The Republican position on health care is unsustainable
One thing we have learned during the Republican Party’s repeal-and-replace process is the true bottom line of GOP health policy, and it’s this: Money currently being spent to buy insurance for the poor should be redirected to tax cuts for the rich. That is, at its core, what the American Health Care Act does — it moves $600 billion from insurance subsidies to tax cuts — and there’s no sign the Senate bill will be different on this score.
The problem is this is a horrifically unpopular health policy. A Quinnipiac University poll released Thursday found only 20 percent of voters approve of the Republican bill. Republicans might be able to pass this proposal, but they can’t protect it afterward. There’s a reason the Senate health bill is being written in a closed-door process with no planned public hearings or serious debate. The hope is to finish it fast and move on forever, as the GOP knows defending it publicly is a losing proposition.

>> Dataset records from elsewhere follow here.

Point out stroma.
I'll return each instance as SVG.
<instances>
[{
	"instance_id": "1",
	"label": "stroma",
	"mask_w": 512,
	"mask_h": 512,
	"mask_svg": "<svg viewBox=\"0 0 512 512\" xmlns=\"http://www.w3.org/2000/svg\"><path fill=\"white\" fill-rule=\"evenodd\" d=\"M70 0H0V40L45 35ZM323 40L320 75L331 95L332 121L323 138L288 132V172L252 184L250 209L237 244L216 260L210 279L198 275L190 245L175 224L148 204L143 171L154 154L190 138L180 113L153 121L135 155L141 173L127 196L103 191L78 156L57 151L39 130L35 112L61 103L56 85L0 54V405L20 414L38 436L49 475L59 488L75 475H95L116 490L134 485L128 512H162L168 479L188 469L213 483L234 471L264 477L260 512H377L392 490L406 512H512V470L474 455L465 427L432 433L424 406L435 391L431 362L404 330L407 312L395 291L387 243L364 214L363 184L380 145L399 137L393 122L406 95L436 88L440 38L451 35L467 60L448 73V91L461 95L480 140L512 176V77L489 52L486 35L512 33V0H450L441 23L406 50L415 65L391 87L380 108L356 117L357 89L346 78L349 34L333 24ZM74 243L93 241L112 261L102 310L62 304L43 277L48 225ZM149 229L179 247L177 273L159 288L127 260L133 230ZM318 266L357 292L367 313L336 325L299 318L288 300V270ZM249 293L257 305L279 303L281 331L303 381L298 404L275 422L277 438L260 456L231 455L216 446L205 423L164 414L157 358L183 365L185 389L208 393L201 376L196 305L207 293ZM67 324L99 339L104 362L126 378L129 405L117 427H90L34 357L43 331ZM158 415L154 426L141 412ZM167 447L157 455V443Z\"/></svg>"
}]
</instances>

Republicans control the House, the Senate, and the presidency. No one can stop them from passing a bad health care bill if they want to. But they should think carefully about what is likely to come next. Tens of millions of people losing insurance, and they’re to blame. A radicalized Democratic Party with a discredited moderate wing. The end of the assumption that a hybrid public-private model will fare better in America than a government-run system. And all this amid a presumption that sweeping health reform should be done, from the start, in the 51-vote reconciliation process, where expanding government programs is easier than regulating private insurance markets.
Mitch McConnell may prove the best friend “Medicare for all” ever had.